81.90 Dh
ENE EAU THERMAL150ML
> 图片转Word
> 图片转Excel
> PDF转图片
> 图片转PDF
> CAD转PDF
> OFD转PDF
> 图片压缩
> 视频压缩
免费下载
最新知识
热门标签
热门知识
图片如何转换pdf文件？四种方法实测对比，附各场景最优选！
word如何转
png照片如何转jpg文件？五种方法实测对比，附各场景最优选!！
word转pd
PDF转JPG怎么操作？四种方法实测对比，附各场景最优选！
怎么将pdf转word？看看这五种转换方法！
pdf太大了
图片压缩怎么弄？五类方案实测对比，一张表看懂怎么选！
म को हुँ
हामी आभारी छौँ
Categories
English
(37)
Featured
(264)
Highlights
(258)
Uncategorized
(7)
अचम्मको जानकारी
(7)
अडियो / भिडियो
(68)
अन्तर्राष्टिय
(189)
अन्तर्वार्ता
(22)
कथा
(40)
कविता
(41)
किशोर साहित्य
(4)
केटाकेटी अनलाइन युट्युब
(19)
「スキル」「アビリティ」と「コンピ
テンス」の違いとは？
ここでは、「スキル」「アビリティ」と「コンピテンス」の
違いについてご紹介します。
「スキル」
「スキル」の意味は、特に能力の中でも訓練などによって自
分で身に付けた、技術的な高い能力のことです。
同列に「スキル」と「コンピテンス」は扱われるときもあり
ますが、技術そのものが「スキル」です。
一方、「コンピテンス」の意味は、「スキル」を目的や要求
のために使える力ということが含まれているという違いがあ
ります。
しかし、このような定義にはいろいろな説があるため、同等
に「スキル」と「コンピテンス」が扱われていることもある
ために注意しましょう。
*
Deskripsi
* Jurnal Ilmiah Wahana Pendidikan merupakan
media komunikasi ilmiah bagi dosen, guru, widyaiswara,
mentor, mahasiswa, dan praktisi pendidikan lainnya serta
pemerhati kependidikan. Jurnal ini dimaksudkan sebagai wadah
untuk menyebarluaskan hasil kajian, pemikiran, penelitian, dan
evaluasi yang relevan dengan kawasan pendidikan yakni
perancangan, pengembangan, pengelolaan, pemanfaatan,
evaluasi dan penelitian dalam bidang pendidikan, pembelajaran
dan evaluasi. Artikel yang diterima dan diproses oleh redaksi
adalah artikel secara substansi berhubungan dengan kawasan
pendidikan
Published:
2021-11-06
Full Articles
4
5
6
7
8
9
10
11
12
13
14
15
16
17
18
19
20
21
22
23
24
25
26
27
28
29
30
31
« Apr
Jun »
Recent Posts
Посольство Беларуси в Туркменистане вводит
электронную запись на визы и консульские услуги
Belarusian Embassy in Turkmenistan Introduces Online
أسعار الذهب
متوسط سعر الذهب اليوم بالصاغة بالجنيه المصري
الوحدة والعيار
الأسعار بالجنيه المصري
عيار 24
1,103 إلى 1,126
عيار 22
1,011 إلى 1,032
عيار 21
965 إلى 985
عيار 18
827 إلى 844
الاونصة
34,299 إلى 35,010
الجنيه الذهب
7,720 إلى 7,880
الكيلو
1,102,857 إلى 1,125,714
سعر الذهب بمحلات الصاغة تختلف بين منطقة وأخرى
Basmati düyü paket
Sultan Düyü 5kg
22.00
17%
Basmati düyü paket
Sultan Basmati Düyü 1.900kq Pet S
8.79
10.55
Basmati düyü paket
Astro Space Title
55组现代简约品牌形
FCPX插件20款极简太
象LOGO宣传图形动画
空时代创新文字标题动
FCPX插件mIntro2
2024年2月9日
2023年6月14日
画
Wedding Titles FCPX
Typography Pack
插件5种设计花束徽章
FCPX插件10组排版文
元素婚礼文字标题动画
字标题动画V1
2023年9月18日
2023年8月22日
####
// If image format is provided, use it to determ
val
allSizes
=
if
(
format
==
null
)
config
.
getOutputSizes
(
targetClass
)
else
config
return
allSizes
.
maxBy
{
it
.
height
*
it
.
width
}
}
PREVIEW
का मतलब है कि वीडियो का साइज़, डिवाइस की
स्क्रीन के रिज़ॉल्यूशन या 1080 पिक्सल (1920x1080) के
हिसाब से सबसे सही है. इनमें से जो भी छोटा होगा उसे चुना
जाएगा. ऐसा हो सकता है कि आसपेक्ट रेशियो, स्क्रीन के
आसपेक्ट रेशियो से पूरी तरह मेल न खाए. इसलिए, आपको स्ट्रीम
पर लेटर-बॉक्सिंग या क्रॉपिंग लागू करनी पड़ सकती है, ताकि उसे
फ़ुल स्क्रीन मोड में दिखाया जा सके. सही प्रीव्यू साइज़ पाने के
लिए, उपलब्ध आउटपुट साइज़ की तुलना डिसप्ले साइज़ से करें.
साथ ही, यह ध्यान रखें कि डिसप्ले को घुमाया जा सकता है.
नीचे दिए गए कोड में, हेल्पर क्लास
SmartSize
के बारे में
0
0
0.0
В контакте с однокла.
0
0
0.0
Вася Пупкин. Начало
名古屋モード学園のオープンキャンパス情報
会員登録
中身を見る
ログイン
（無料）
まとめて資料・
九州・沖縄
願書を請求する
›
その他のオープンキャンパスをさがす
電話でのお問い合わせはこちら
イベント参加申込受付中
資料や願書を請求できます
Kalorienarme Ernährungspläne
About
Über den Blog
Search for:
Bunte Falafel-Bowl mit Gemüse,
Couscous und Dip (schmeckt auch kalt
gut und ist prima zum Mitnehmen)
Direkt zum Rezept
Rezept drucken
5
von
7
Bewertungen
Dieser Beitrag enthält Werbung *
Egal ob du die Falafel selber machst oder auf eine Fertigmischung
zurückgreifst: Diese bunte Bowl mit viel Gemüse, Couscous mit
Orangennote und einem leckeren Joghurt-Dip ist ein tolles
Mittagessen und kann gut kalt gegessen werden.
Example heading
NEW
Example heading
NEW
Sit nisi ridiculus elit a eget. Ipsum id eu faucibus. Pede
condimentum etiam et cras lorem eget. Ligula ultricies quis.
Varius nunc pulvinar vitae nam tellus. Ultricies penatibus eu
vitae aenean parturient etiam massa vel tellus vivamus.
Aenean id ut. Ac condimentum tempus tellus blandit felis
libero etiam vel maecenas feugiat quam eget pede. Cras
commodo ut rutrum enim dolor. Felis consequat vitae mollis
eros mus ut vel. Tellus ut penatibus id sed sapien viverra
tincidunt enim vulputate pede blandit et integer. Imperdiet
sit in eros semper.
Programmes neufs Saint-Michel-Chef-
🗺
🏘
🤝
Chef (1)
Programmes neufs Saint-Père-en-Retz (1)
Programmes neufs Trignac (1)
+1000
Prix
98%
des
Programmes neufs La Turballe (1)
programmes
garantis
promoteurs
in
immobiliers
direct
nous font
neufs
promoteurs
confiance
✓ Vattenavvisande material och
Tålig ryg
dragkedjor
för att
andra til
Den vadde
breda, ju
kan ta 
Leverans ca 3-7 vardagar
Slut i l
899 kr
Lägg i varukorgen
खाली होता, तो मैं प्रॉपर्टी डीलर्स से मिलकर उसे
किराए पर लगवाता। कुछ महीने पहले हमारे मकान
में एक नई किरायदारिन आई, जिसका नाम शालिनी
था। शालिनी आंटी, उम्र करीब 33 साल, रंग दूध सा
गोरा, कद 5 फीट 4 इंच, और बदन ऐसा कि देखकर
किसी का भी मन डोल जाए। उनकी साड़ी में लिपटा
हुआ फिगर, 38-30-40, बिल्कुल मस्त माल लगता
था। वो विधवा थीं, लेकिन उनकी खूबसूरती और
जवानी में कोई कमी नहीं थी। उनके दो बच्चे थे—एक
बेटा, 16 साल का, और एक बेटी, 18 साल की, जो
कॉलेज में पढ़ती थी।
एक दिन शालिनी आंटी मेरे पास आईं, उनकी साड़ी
####
## [EXERCISE DIRECTIONS]
Using the data above, repeat exactly the lines that begin at the line with "libero etiam vel" and end at the line with "किराए पर लगवाता। कुछ महीने पहले हमारे मकान", both ends included.

## [RESPONSE TO THIS EXERCISE]
libero etiam vel maecenas feugiat quam eget pede. Cras
commodo ut rutrum enim dolor. Felis consequat vitae mollis
eros mus ut vel. Tellus ut penatibus id sed sapien viverra
tincidunt enim vulputate pede blandit et integer. Imperdiet
sit in eros semper.
Programmes neufs Saint-Michel-Chef-
🗺
🏘
🤝
Chef (1)
Programmes neufs Saint-Père-en-Retz (1)
Programmes neufs Trignac (1)
+1000
Prix
98%
des
Programmes neufs La Turballe (1)
programmes
garantis
promoteurs
in
immobiliers
direct
nous font
neufs
promoteurs
confiance
✓ Vattenavvisande material och
Tålig ryg
dragkedjor
för att
andra til
Den vadde
breda, ju
kan ta 
Leverans ca 3-7 vardagar
Slut i l
899 kr
Lägg i varukorgen
खाली होता, तो मैं प्रॉपर्टी डीलर्स से मिलकर उसे
किराए पर लगवाता। कुछ महीने पहले हमारे मकान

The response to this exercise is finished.